# 1994 Maxima Power window Switch Problem



## jwa (Dec 22, 2006)

Hi All,
The passenger front power window will go down but won't come up with either the master switch on the driver's door nor the passenger switch on the passenger door...however, if I uncouple the plug at the passenger door and feed live power to the close pin in the plug then the window will close so I gather the motor and regulator are ok so now the question is whether or not the master switch is pooched or the switch on the passenger door...is there a way to test the circuit board on either the master switch or the passenger switch to determine if it's ok?.....your help will be much appreciated.


----------



## internetautomart (Mar 8, 2004)

Does the window stay up?


----------



## jwa (Dec 22, 2006)

Thx for the reply....yes the window will stay up and if you disconnect the wiring harness from the front passenger window switch and run live 12 volts alternately to the up an down pins of the switch then the window will go both up and down respectively.

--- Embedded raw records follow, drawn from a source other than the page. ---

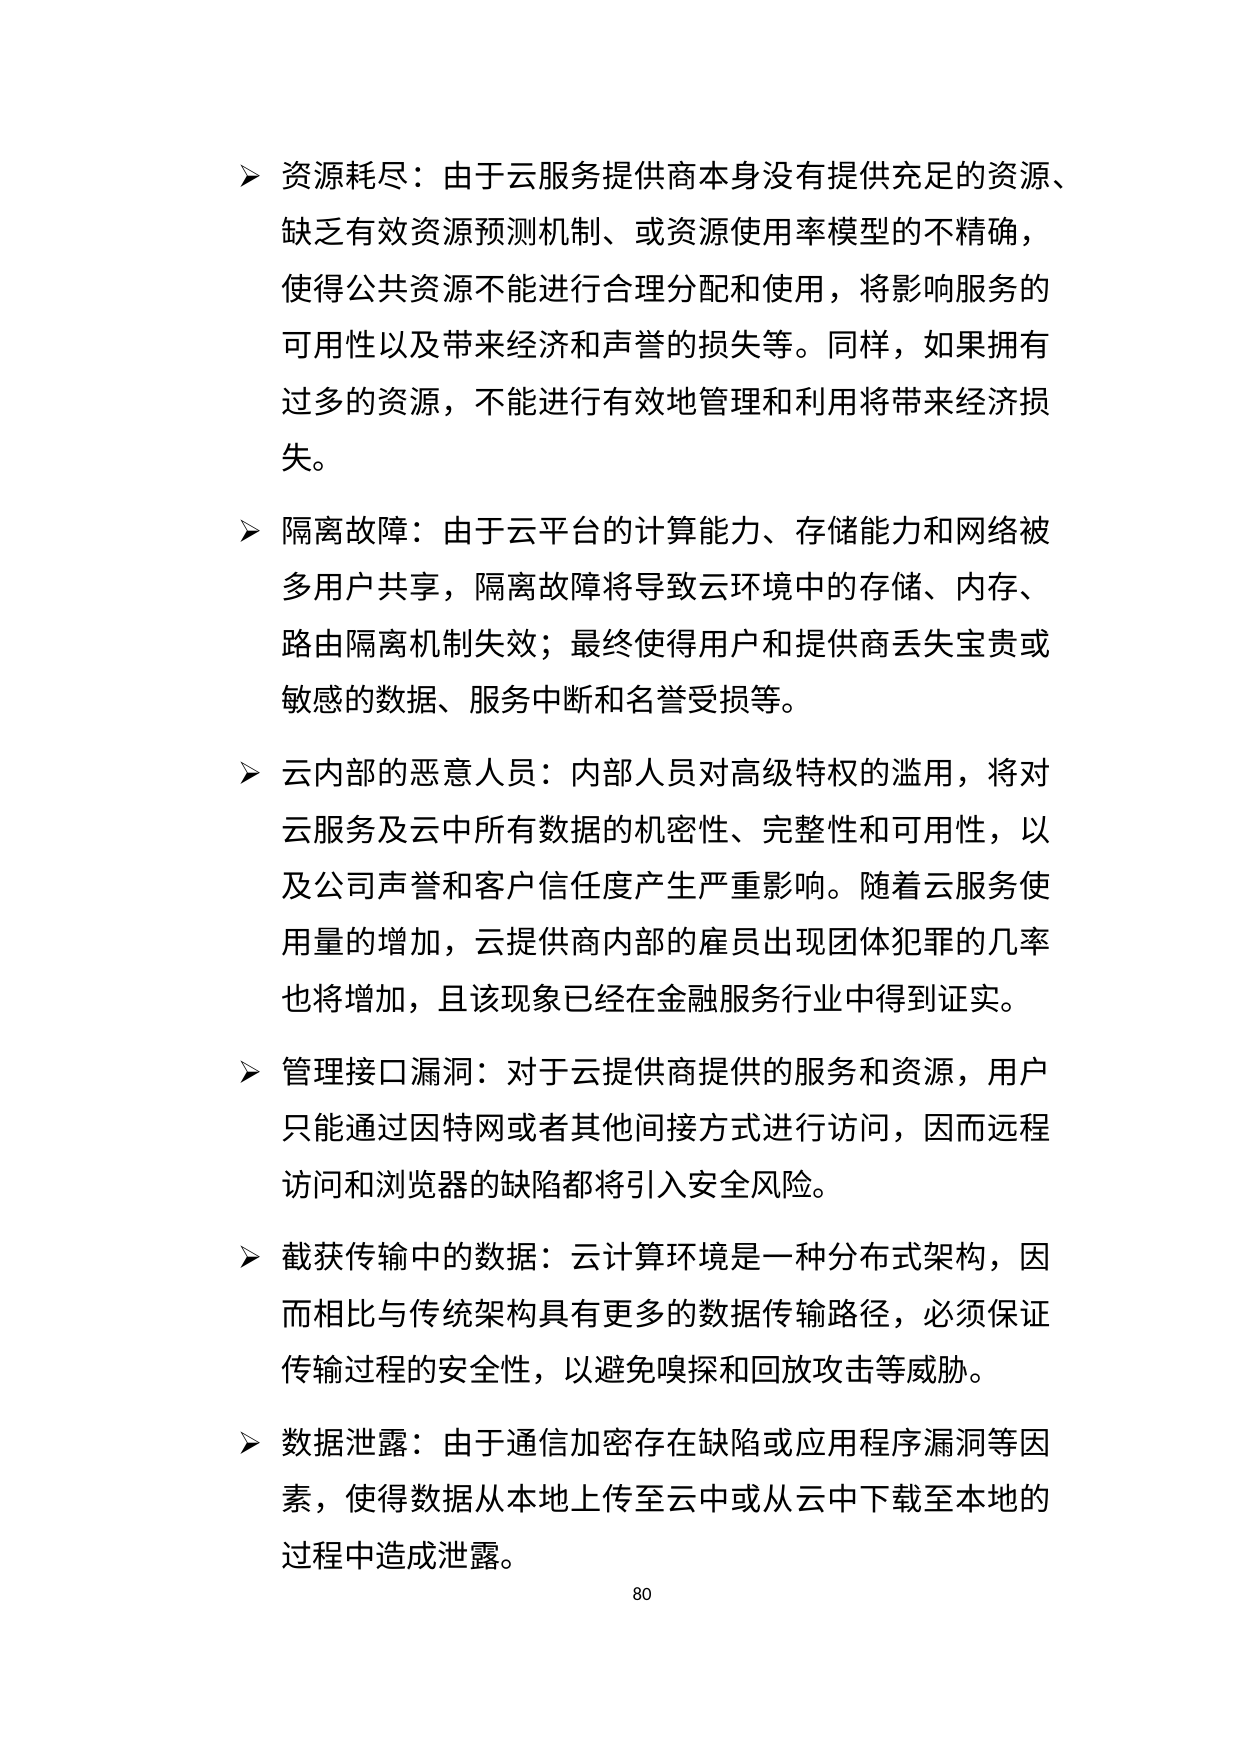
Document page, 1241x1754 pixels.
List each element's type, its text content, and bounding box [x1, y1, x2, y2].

list 管理接口漏洞：对于云提供商提供的服务和资源，用户只能通过因特网或者其他间接方式进行访问，因而远程访问和浏览器的缺陷都将引入安全风险。 [238, 1047, 1053, 1205]
list 数据泄露：由于通信加密存在缺陷或应用程序漏洞等因素，使得数据从本地上传至云中或从云中下载至本地的过程中造成泄露。 [238, 1418, 1053, 1576]
list 截获传输中的数据：云计算环境是一种分布式架构，因而相比与传统架构具有更多的数据传输路径，必须保证传输过程的安全性，以避免嗅探和回放攻击等威胁。 [238, 1232, 1053, 1391]
list 资源耗尽：由于云服务提供商本身没有提供充足的资源、缺乏有效资源预测机制、或资源使用率模型的不精确，使得公共资源不能进行合理分配和使用，将影响服务的可用性以及带来经济和声誉的损失等。同样，如果拥有过多的资源，不能进行有效地管理和利用将带来经济损失。 [238, 151, 1053, 479]
list 云内部的恶意人员：内部人员对高级特权的滥用，将对云服务及云中所有数据的机密性、完整性和可用性，以及公司声誉和客户信任度产生严重影响。随着云服务使用量的增加，云提供商内部的雇员出现团体犯罪的几率也将增加，且该现象已经在金融服务行业中得到证实。 [238, 748, 1053, 1019]
list 隔离故障：由于云平台的计算能力、存储能力和网络被多用户共享，隔离故障将导致云环境中的存储、内存、路由隔离机制失效；最终使得用户和提供商丢失宝贵或敏感的数据、服务中断和名誉受损等。 [238, 506, 1053, 721]
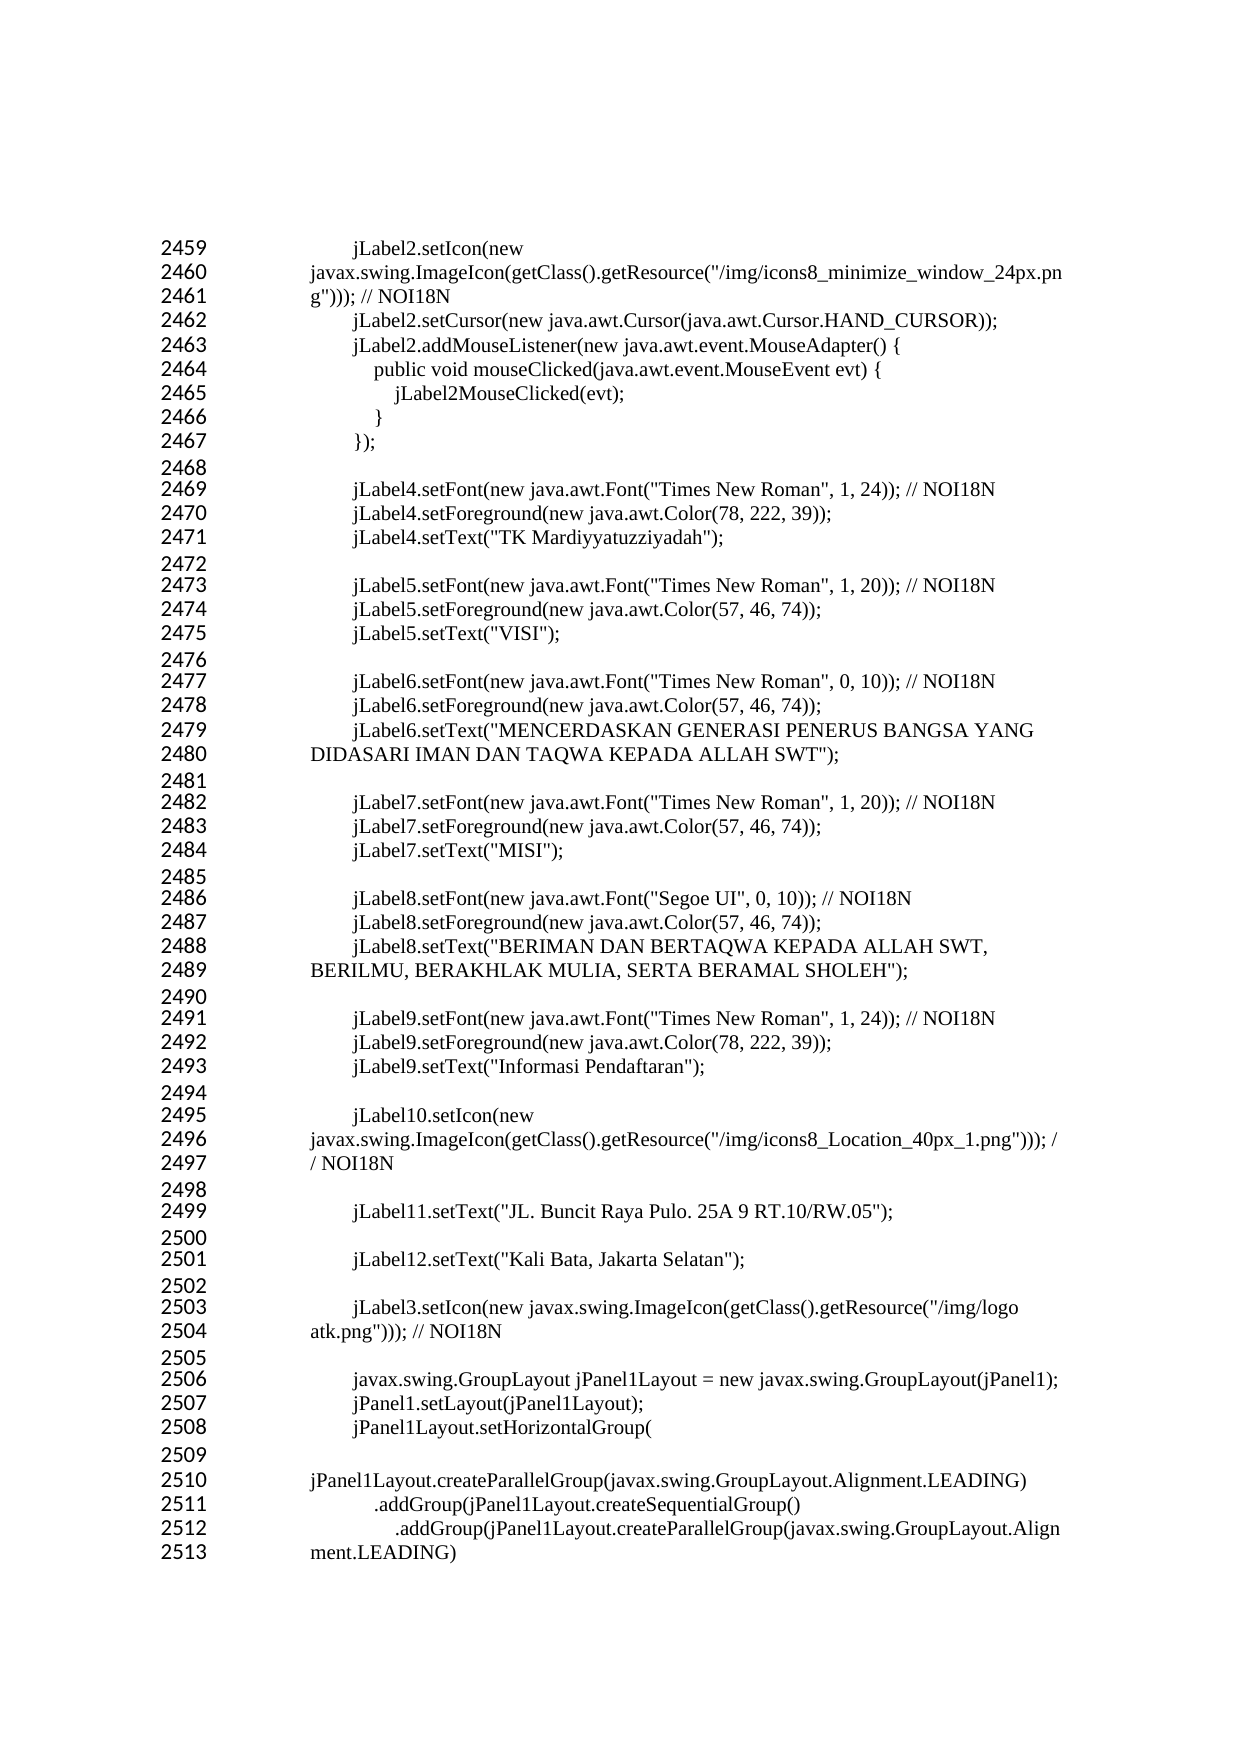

This leads me to believe that it is the passenger window switch gone bad but it could also be the front passenger switch on the master switch on the driver's side gone bad as well and I don't know how to test these switches for that fault....have you any ideas?


----------



## internetautomart (Mar 8, 2004)

just the swapping of the rear switch to the front and see if that helps


----------



## jwa (Dec 22, 2006)

Ya ok, I thought about doing that but I wasn't sure if the front and back switches had the same circuitry but now I will try it and see what happens.
Thx for the reply and Happy Holidays


----------



## Dirt Rich (Jan 27, 2007)

Master switches are a pretty notorious problem on the 3rd gen. Just had to replace mine as a matter of fact.


----------



## jwa (Dec 22, 2006)

Dirt Rich said:


> Master switches are a pretty notorious problem on the 3rd gen. Just had to replace mine as a matter of fact.


Thx for the reply....the problem turned out to be the passenger door switch for as soon as I replaced it with a new one everything started to work ok...now I have a spare master switch


----------